Tuesday, October 18, 2011

Deadbeat Alert: CalSTRS, San Diego Unified Are Out of Money

File this one under "I am Jack's complete lack of surprise": yet more agencies of government in California are about to run out of money. First, Voice of San Diego reports that the San Diego Unified School District is on the edge of insolvency. The reasons for this should be familiar to observers of this state's politics; salaries and benefits have continued to escalate while funding from Sacramento has shriveled, and the education trailer bill in the state budget prevented the district from laying off teachers in advance of mid-year "trigger" cuts. As such, a takeover by the state may be in the works. In exchange for a loan from California's taxpayers to keep its bills paid, the district will relinquish all local control of its schools to Sacramento. The superintendent will be fired and the school board stripped of all real authority, and parents and students will have to trust that an unelected state administrator will be more responsive to their needs. In other words, it's pretty much a losing proposition for everyone save a few bureaucrats in the state capital.

That's pretty alarming, but it's nothing compared to the noises coming out of the nation's second-largest pension fund, CalSTRS. If the Governmental Accounting Standards Board goes through with new rules for reporting unfunded liabilities, the retirement fund for California's public school teachers could see its 30-year unfunded liability triple from $56 billion to roughly $150 billion. Mind you, CalSTRS officials don't see that as a serious problem; to their thinking, they're well on their way to closing the gap back up. But they're worried people might be freaked out by the size of the number. Says Alan Milligan, CalSTRS' chief actuary, "There's going to be a perception problem – what is the cost of the pension system?" Um, yeah. Local governments, and ultimately taxpayers, are going to have to make up whatever shortfall the fund's investments don't. If that shortfall gets massively larger, it's going to break the budgets of those governments. It's actually slightly more serious than a "perception problem."


  1. RobOct 18, 2011 03:08 PM
    Many years ago, in the wake of Bob Citron's disastrous (and illegal) fiscal manipulations and Orange County's subsequent bankruptcy, the Times could barely contain their glee. We were told this was all the consequence of a narrow-minded adherence to low-tax conservatism that eventually came a-cropper.

    I wonder what they'll blame when it's deep blue political monoculture LA County that goes into Chapter 9.
  2. GSLOct 18, 2011 03:18 PM
    True.
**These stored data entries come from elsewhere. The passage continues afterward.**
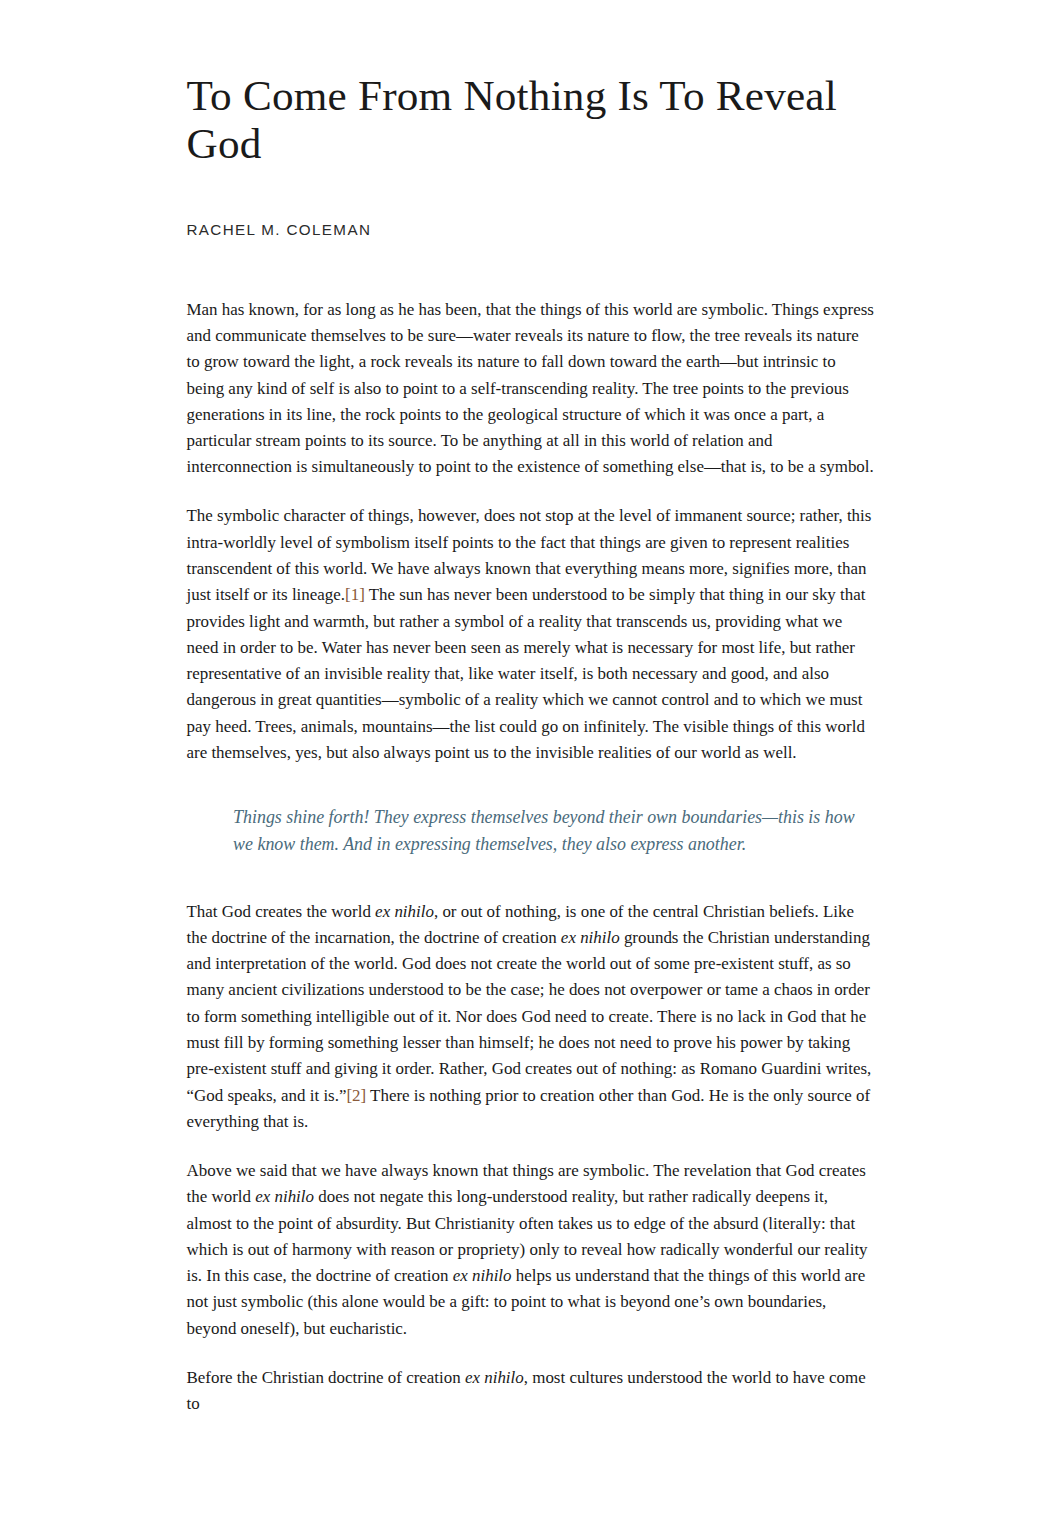To Come From Nothing Is To Reveal God
Rachel M. Coleman
Man has known, for as long as he has been, that the things of this world are symbolic. Things express and communicate themselves to be sure—water reveals its nature to flow, the tree reveals its nature to grow toward the light, a rock reveals its nature to fall down toward the earth—but intrinsic to being any kind of self is also to point to a self-transcending reality. The tree points to the previous generations in its line, the rock points to the geological structure of which it was once a part, a particular stream points to its source. To be anything at all in this world of relation and interconnection is simultaneously to point to the existence of something else—that is, to be a symbol.
The symbolic character of things, however, does not stop at the level of immanent source; rather, this intra-worldly level of symbolism itself points to the fact that things are given to represent realities transcendent of this world. We have always known that everything means more, signifies more, than just itself or its lineage.[1] The sun has never been understood to be simply that thing in our sky that provides light and warmth, but rather a symbol of a reality that transcends us, providing what we need in order to be. Water has never been seen as merely what is necessary for most life, but rather representative of an invisible reality that, like water itself, is both necessary and good, and also dangerous in great quantities—symbolic of a reality which we cannot control and to which we must pay heed. Trees, animals, mountains—the list could go on infinitely. The visible things of this world are themselves, yes, but also always point us to the invisible realities of our world as well.
Things shine forth! They express themselves beyond their own boundaries—this is how we know them. And in expressing themselves, they also express another.
That God creates the world ex nihilo, or out of nothing, is one of the central Christian beliefs. Like the doctrine of the incarnation, the doctrine of creation ex nihilo grounds the Christian understanding and interpretation of the world. God does not create the world out of some pre-existent stuff, as so many ancient civilizations understood to be the case; he does not overpower or tame a chaos in order to form something intelligible out of it. Nor does God need to create. There is no lack in God that he must fill by forming something lesser than himself; he does not need to prove his power by taking pre-existent stuff and giving it order. Rather, God creates out of nothing: as Romano Guardini writes, “God speaks, and it is.”[2] There is nothing prior to creation other than God. He is the only source of everything that is.
Above we said that we have always known that things are symbolic. The revelation that God creates the world ex nihilo does not negate this long-understood reality, but rather radically deepens it, almost to the point of absurdity. But Christianity often takes us to edge of the absurd (literally: that which is out of harmony with reason or propriety) only to reveal how radically wonderful our reality is. In this case, the doctrine of creation ex nihilo helps us understand that the things of this world are not just symbolic (this alone would be a gift: to point to what is beyond one’s own boundaries, beyond oneself), but eucharistic.
Before the Christian doctrine of creation ex nihilo, most cultures understood the world to have come to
The OC bankruptcy had nothing to do with conservatism or even taxes.

    Not sure how quickly that might happen to LA County. But to your point, I'm not sure what the storyline will be when San Jose goes into Chapter 9, which could happen in a couple years.
  3. JustinOct 18, 2011 05:23 PM
    They'll blame the same kind of people. They will just be more creative in their "reasoning".
  4. GSLOct 19, 2011 06:51 AM
    I wonder. When Vallejo went bankrupt, it was a case of a solidly Democratic town enriching their public employees in the face of economic reality. The press reaction to that was basically, "hey, how about those Raiders?" No analysis necessary, I guess.
  5. JustinOct 19, 2011 10:52 AM
    You know the old saying: As goes Vallejo, so goes... Actually, I might be misremembering it.
  6. GSLOct 19, 2011 11:22 AM
    It's quite a town these days, as this story shows.
  7. AnonymousOct 19, 2011 12:32 PM
    no one bothers to ask or consider how a multi-hundred billion dollar state pension system is so disastrous and crippling to the economy since it sucks out humongous capital from the rest of the market such as investments, expansion, increased output, R&D, etc etc...It completely crowds out private investment
  8. GSLOct 19, 2011 12:35 PM
    Pretty much. That's the dirty secret about assuming 7.75% returns on investment every year: CalPERS and CalSTRS are so big that they can't "beat the market." By definition, you can't beat the market if you are the market.